Sfrutto questo post di fabrizio per fare anche alcune riflessioni.
Proprio in riferimento al Tata.
Uno dei cardini su cui si basa il
perculamento costante di Lotito é quella dei valori, dell'etica.
Ebbene, sia nel caso Pandev, spesso citato, sia nelle situazioni Diakite e Cavanda va segnalato un comportamento dei giocatori che, sebbene legittimo sul piano strettamente formale, sul piano morale presenta ampie zone d'ombra.
Lo stesso Pandev, come Cavanda, aveva accettato sulla parola il rinnovo, salvo poi, prima della firma, modificare le proprie richieste e arrivare allo scontro.
E questo la Lazio di Lotito non l'ha mai sopportato. Assumendo sempre una posizione intrensigente di fronte a questi atteggiamenti.
A dimostrazione che quando si parla di giocatori con determinati valori non lo si fa solo per aprire bocca.
Ecco, a questo punto, a mio avviso, la questione non é più se tecnicamente la partenza di Diakité sia un danno per la Lazio o meno, ma vedere se questa intransigenza non porti, poi, sotto altri aspetti, vantaggi che colmano, superandolo ampiamente, il vuoto dell'assenza di un Cavanda. E secondo me si.

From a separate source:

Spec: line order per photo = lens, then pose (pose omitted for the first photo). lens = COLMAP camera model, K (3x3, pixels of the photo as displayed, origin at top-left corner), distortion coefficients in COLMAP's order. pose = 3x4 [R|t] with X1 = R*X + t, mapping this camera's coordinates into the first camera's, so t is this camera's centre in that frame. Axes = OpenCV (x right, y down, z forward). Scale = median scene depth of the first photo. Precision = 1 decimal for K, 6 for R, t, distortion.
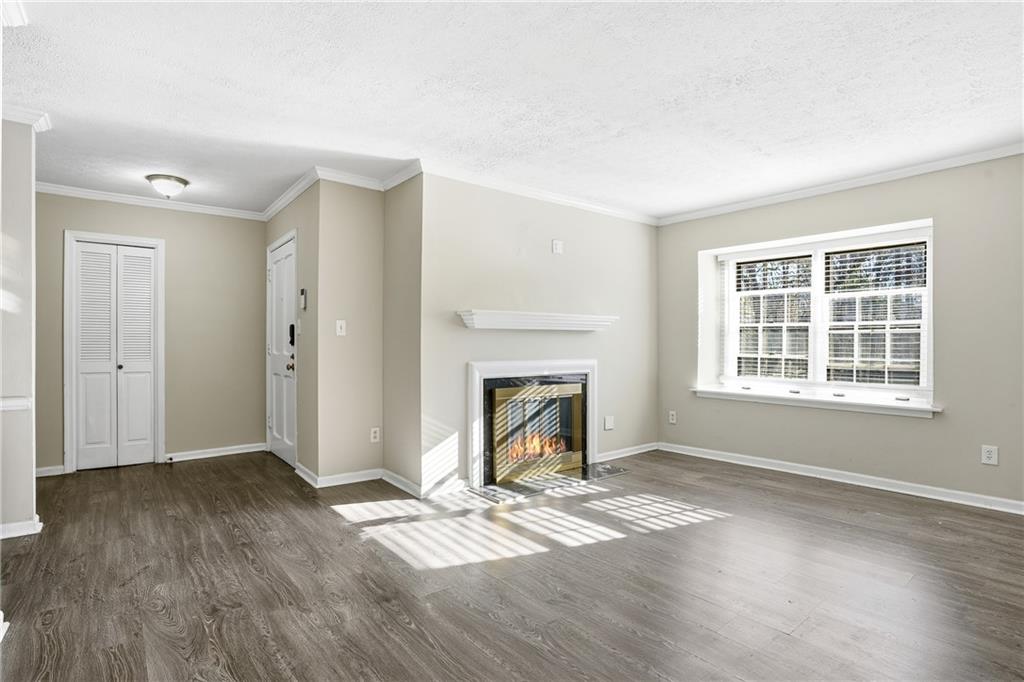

A mio avviso é anche grazie a questo atteggiamento se, per una partita importante come Lazio-Napoli, un giocatore che ha appena giocato una sfida infrasettimanale con la sua nazionale a Doha, che ha subito un colpo fortissimo al volto che ha fatto temere una frattura allo zigomo, torna a roma e si mette a disposizione di Petko.

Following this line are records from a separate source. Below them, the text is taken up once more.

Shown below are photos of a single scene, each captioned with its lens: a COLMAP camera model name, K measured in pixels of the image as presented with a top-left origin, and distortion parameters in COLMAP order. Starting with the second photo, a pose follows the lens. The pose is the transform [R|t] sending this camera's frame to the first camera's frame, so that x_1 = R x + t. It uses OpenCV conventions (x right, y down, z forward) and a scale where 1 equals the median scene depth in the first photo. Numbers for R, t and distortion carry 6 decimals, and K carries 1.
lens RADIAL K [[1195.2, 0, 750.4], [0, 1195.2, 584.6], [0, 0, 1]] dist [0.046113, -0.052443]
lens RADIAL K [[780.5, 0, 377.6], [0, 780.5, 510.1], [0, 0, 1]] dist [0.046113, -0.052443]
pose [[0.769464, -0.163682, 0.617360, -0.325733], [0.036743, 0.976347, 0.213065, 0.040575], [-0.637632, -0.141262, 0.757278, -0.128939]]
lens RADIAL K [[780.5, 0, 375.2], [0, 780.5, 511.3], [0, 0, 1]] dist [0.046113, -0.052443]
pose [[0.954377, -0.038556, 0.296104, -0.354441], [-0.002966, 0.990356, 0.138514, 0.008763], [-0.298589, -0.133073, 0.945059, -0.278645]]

E' grazie a questi valori, condivisi, che un giocatore che ha subito un trauma cranico pesante che ha fatto temere gravi conseguenze, decide, solo 10 giorni dopo, di prendere un caschetto da rugbysta e mostrare al tecnico tutta la sua voglia di non mancare un appuntamento del genere.
Ecco, tutto questo, a mio avviso, va tenuto in conto.